- **QUOTED TEXT**
>> START
Diffusion Models (Part 1)
The craze for diffusion models started in 2019 and since then, the impressive results of such models drew the attention of the ML research community. As of today, an ever increasing amount of teams are conducting active research and publishing in the field. This series of articles is an attempt at summarizing the major contributions, their general ideas, the common architectures along with discussing their computational limitations. I could not possibly cover all papers that have been published so far, and that many work that has not been included here deserve full consideration too. This document is for educational purposes, and aims to be an introductory work for any one willing to enter the field. There would be a lot more to say about each contributions but I tried to keep a general approach.
>> END
- **RECORDED DATA**
>> START
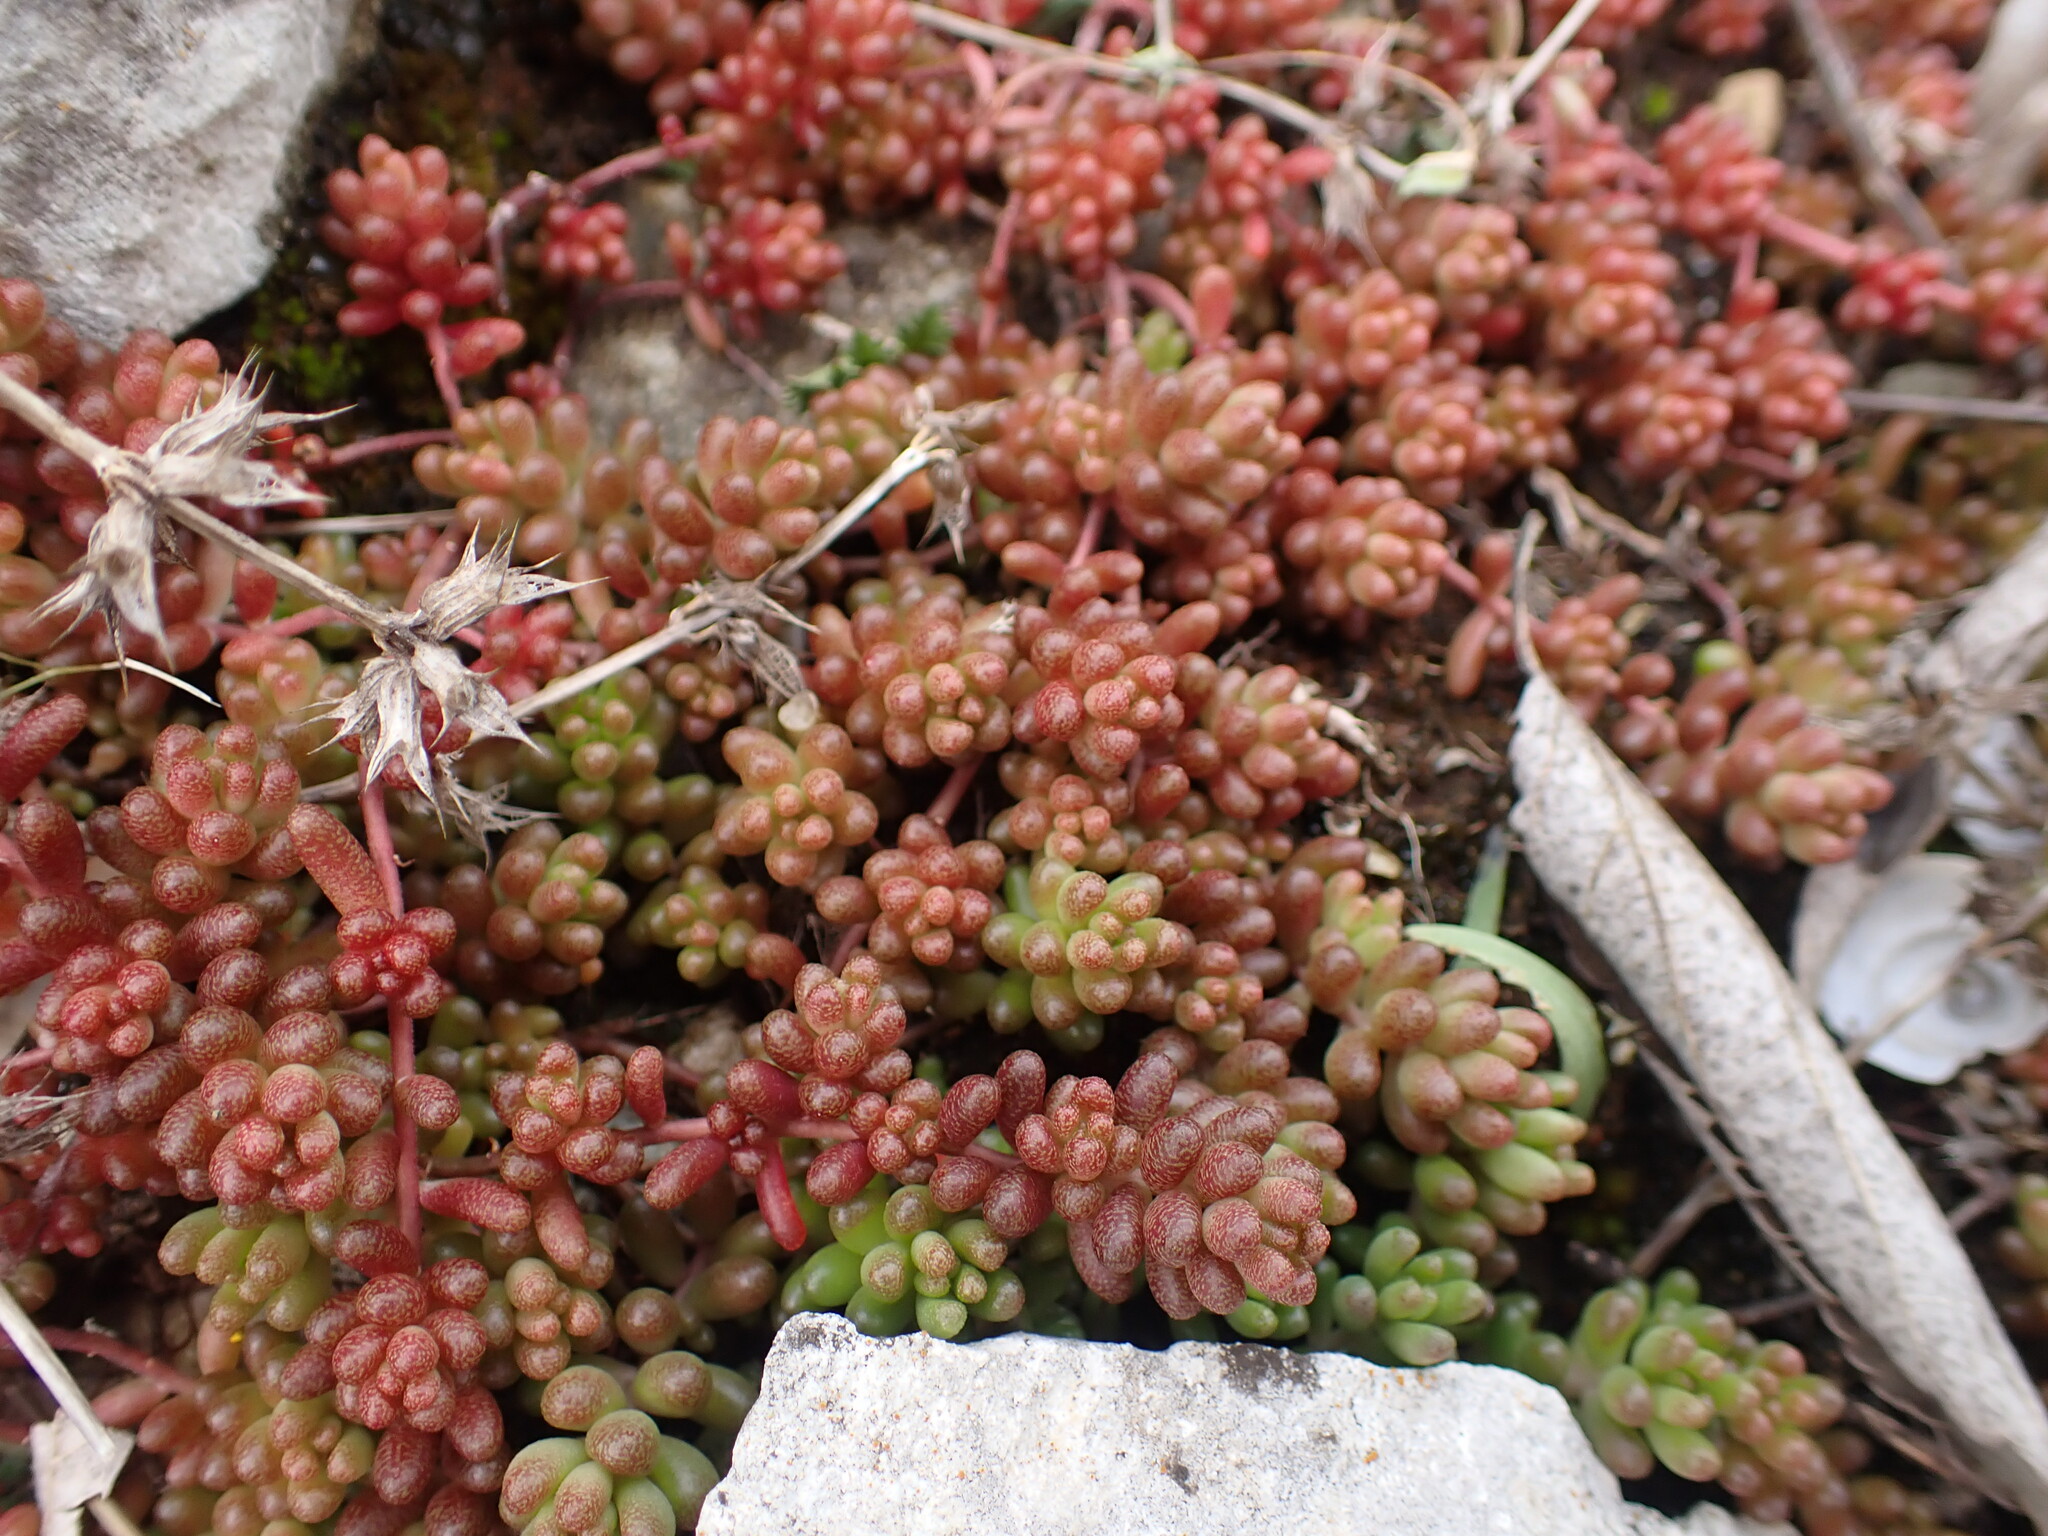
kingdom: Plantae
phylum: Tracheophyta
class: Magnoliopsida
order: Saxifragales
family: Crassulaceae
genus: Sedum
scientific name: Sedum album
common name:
>> END
>> START
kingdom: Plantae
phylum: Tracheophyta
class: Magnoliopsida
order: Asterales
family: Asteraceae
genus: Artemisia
>> END
>> START
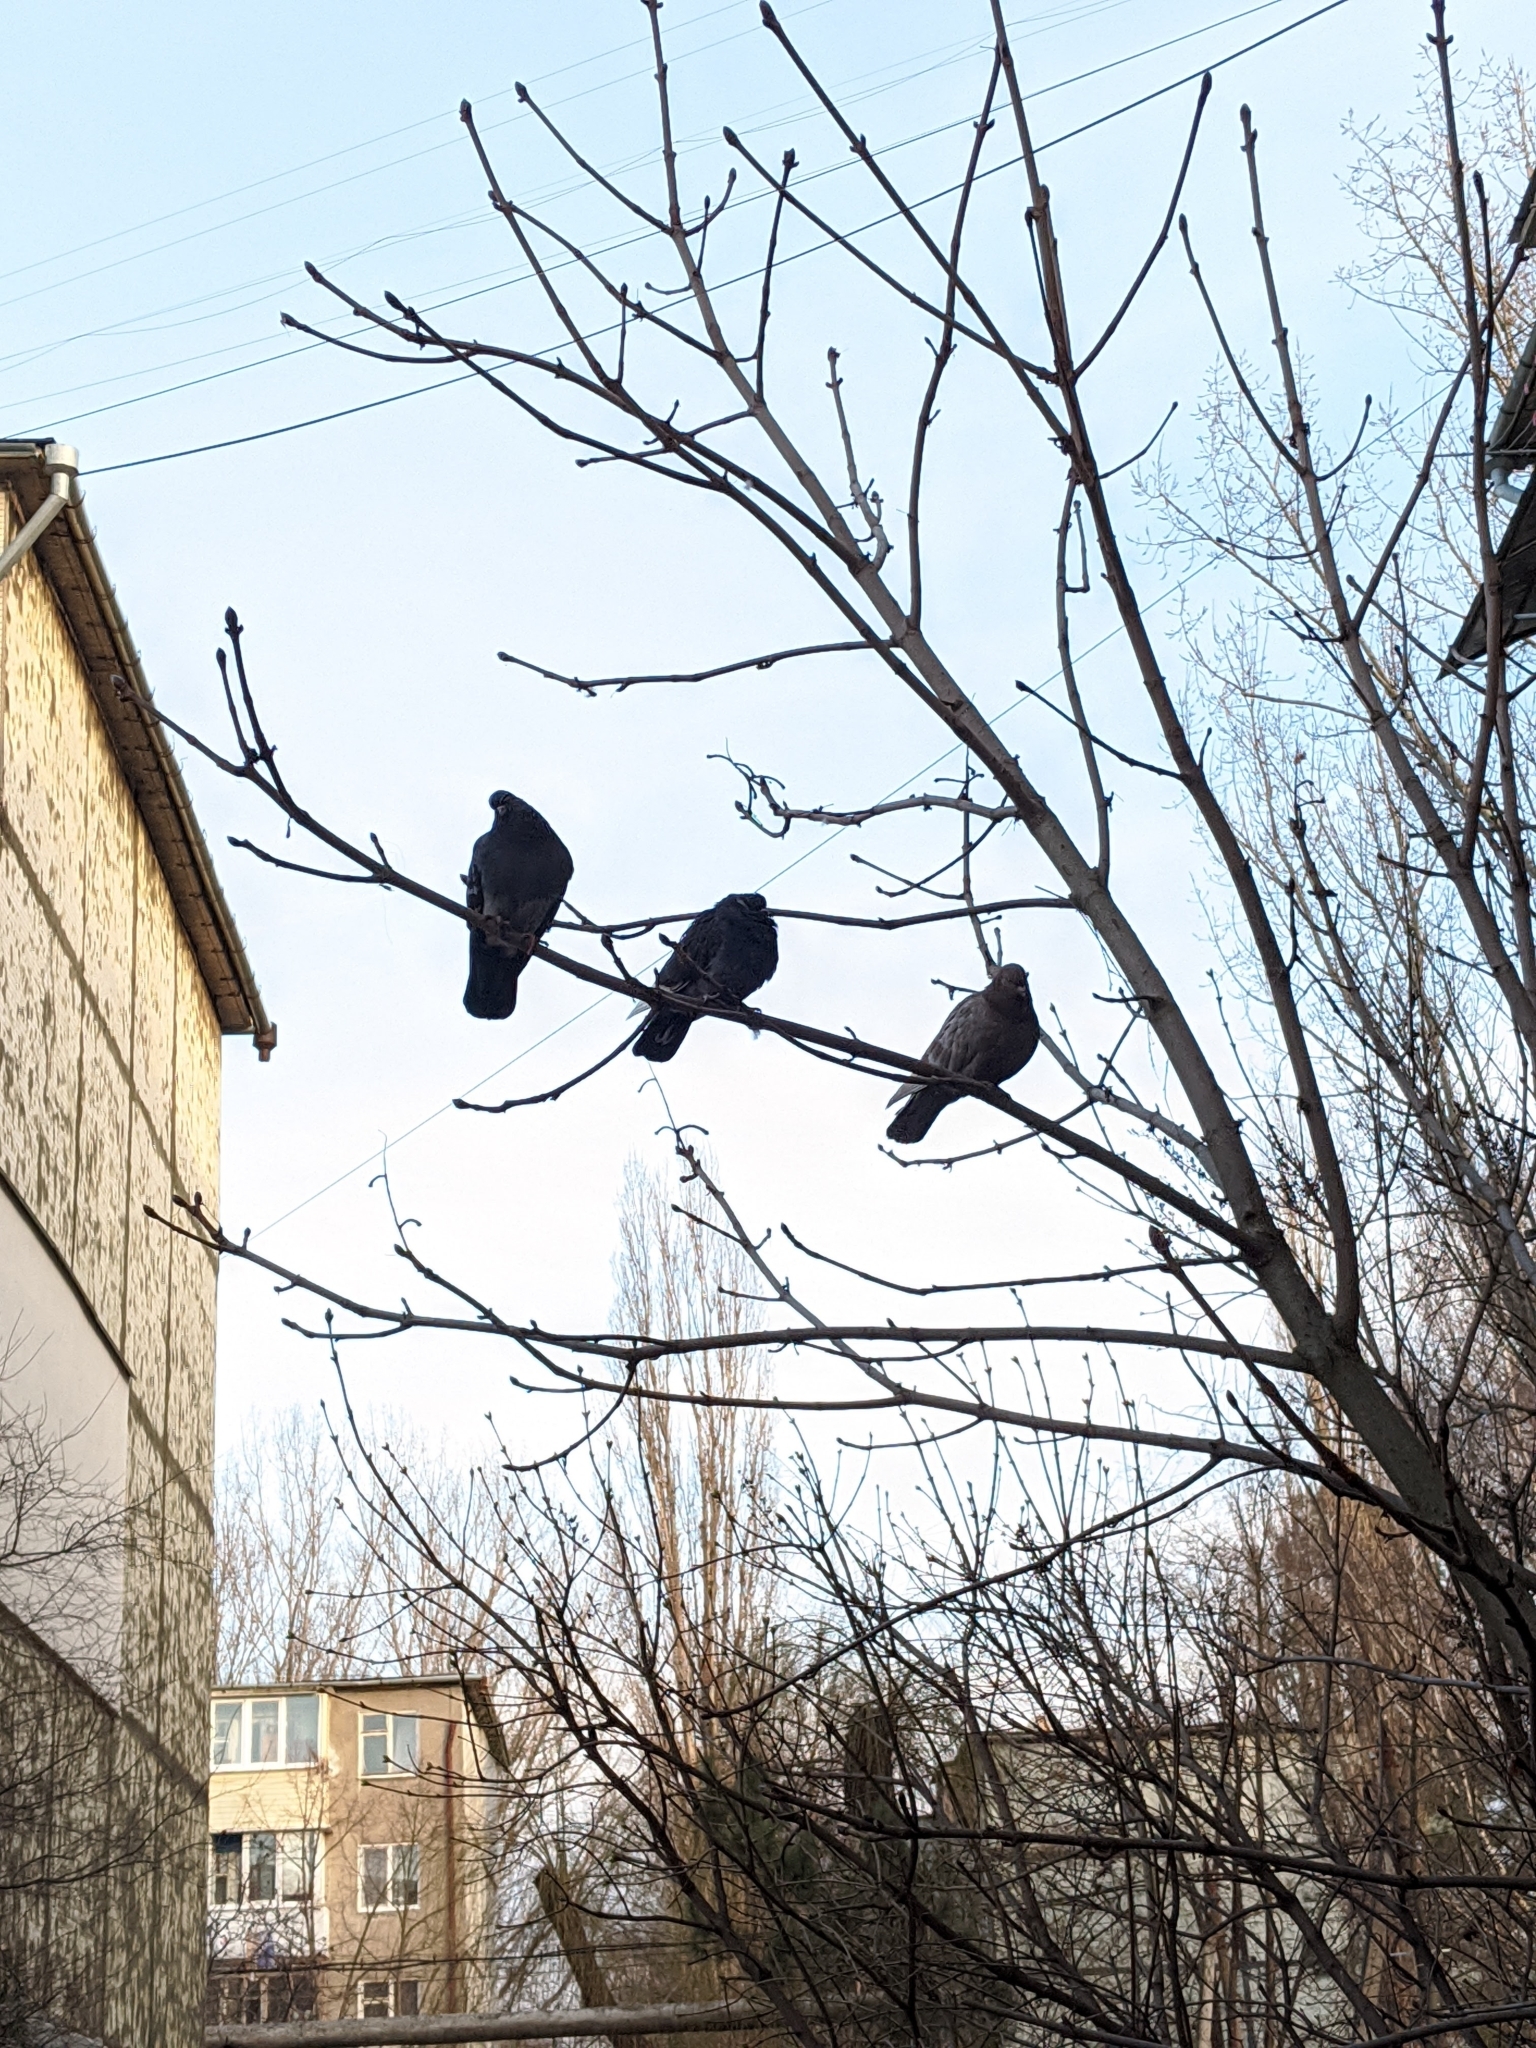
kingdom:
>> END
From the diffusion models text above, return the stretch from "Diffusion Models (Part" through "a general approach.", copied word for word.

Diffusion Models (Part 1)
The craze for diffusion models started in 2019 and since then, the impressive results of such models drew the attention of the ML research community. As of today, an ever increasing amount of teams are conducting active research and publishing in the field. This series of articles is an attempt at summarizing the major contributions, their general ideas, the common architectures along with discussing their computational limitations. I could not possibly cover all papers that have been published so far, and that many work that has not been included here deserve full consideration too. This document is for educational purposes, and aims to be an introductory work for any one willing to enter the field. There would be a lot more to say about each contributions but I tried to keep a general approach.